We all know that, like most of the rest of the world, the United Kingdom economy is in rough shape. It’s facing at least ten years of readjustments as it starts to turn toward increased exports rather than consumer spending, which has been the focus for some time. This is the conclusion of a recent report from the Ernst & Young Item Club – the group responsible for accurate economic forecasting in Britain.

Firms in the United Kingdom have relied on domestic consumers but they will have to start looking at customers in overseas markets to meet their current goals. Chief economic adviser Peter Spencer said that there had been, “a decade of relying on the domestic consumer.” The report went on to say that economic growth in Britain would have a tough time even reaching 1% for 2010. These are very poor numbers compared to the previous ten years.

Spencer went on to say that he felt the UK consumer was simply cashed out and couldn’t go on spending like they had. The Ernst & Young report says that they expect to see a meager 0.4% increase in spending in the country this year. Spencer said that the only way Britain could turn things around is if the world economy started seeing a rapid growth, which is not likely at this point in time. It will take a lot of hard work and enterprise by the UK exporter to overcome these hurdles but Spencer said it could be done.

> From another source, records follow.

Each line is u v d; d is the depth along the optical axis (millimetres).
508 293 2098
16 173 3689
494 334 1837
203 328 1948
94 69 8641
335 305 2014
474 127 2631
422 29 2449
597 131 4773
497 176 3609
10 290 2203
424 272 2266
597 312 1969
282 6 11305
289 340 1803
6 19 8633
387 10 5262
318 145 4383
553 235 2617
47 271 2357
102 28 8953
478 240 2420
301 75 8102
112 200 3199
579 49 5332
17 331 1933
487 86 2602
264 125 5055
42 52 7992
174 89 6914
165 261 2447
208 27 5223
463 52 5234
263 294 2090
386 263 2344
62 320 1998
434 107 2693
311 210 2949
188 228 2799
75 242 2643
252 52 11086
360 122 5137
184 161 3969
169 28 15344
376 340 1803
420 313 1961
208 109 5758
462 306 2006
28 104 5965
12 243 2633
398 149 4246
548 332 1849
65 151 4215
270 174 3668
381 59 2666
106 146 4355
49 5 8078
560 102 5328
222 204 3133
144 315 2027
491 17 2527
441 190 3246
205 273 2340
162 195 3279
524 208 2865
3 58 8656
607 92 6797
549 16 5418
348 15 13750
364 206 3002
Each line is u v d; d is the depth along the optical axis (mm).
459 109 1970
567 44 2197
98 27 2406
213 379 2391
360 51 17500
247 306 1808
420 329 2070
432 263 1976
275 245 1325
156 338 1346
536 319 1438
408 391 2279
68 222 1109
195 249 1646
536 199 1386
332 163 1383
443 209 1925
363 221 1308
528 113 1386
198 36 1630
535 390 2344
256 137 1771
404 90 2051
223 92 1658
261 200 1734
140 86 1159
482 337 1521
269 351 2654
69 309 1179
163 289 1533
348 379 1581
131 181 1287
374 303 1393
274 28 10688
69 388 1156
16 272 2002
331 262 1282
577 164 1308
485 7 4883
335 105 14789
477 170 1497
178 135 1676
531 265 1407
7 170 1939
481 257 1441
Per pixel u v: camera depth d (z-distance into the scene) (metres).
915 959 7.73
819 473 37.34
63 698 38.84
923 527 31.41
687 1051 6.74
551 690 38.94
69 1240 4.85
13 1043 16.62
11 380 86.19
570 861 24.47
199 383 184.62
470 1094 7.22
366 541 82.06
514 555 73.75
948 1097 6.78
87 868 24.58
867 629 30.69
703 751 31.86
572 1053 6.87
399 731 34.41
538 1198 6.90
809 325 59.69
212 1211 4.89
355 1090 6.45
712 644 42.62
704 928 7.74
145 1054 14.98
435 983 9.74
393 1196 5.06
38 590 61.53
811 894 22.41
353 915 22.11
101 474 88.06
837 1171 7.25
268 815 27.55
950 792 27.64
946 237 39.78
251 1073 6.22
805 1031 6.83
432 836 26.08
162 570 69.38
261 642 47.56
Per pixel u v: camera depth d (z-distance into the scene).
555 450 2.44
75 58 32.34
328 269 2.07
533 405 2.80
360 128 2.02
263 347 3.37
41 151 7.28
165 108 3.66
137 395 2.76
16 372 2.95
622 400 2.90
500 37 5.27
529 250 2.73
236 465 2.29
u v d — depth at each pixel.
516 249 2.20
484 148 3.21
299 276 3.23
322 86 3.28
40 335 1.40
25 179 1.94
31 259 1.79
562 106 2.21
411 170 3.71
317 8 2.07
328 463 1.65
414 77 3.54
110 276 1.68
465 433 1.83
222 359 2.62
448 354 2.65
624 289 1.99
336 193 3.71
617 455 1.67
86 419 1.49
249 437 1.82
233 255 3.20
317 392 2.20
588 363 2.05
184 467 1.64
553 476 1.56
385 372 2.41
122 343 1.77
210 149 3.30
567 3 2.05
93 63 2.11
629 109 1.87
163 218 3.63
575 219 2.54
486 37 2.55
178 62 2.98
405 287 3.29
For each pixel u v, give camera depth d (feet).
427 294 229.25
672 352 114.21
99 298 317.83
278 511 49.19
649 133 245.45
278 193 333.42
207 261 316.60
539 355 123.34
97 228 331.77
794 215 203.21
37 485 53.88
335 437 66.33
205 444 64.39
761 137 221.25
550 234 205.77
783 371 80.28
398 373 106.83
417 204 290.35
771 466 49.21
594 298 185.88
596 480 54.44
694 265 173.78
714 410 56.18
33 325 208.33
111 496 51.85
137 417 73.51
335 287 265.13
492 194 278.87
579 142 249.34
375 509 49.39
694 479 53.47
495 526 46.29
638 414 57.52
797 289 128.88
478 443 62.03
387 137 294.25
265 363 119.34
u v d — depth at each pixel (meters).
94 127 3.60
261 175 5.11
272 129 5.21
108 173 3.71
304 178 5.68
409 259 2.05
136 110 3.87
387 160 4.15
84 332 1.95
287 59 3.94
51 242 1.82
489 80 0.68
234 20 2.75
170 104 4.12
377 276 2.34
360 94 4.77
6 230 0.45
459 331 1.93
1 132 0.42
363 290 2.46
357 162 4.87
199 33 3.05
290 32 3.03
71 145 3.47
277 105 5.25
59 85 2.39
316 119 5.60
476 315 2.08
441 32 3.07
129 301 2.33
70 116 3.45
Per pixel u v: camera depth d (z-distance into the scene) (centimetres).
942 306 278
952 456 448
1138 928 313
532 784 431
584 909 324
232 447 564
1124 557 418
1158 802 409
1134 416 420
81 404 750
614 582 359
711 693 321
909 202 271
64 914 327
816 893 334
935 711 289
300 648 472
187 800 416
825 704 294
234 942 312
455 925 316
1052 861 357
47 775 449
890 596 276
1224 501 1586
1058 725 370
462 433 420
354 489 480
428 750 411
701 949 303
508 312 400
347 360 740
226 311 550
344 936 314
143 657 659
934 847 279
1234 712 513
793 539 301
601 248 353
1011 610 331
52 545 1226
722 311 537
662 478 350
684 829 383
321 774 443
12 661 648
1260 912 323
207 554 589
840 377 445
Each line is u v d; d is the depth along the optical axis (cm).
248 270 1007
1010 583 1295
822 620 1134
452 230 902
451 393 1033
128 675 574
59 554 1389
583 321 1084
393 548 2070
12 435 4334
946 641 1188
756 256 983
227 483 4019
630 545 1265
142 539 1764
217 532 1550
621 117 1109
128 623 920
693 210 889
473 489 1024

The team went on to say that this refocus towards overseas trading from the domestic consumer wasn’t going to be an easy transition and that there might be many business causalities. One of the countries that Spencer suggested would be good to focus on is China. The UK has a very low market share in China and it’s expected to be a market that they start focusing resources towards, as the potential is so large. In recent years, Britain has done a lot of business in Asia but has not focused their sights on China as effectively as they could have but Spencer hopes that will change.

In 2011, the Ernst and Young report expects to see an increase in exports for the UK but 2010 will be quite slow. The good thing is that 2011 may see as much as 9% growth and then up to 10% in 2012. This will calm many investors who have felt concerned about the recession and it should help the UK economy to turn around. Figures from last year show that the UK officially ended its recession in October 2009 but this was only made possible by unsustainable measures by the government.

These measures include the car scrappage program, firms that have been restocking, and increased spending when the VAT was at a lower rate.

It was expected that after the side effects of these measures went away trouble would begin again.

Another report by Begbies Traynor says that insolvencies in the final quarter of 2009 were actually 15% lower than the same time a year before. This statistic was likely another result of government support measures to try to keep the economy from plummeting further.

One thing Ernst & Young suggested was that the government could lower interest rates even though further unemployment was expected.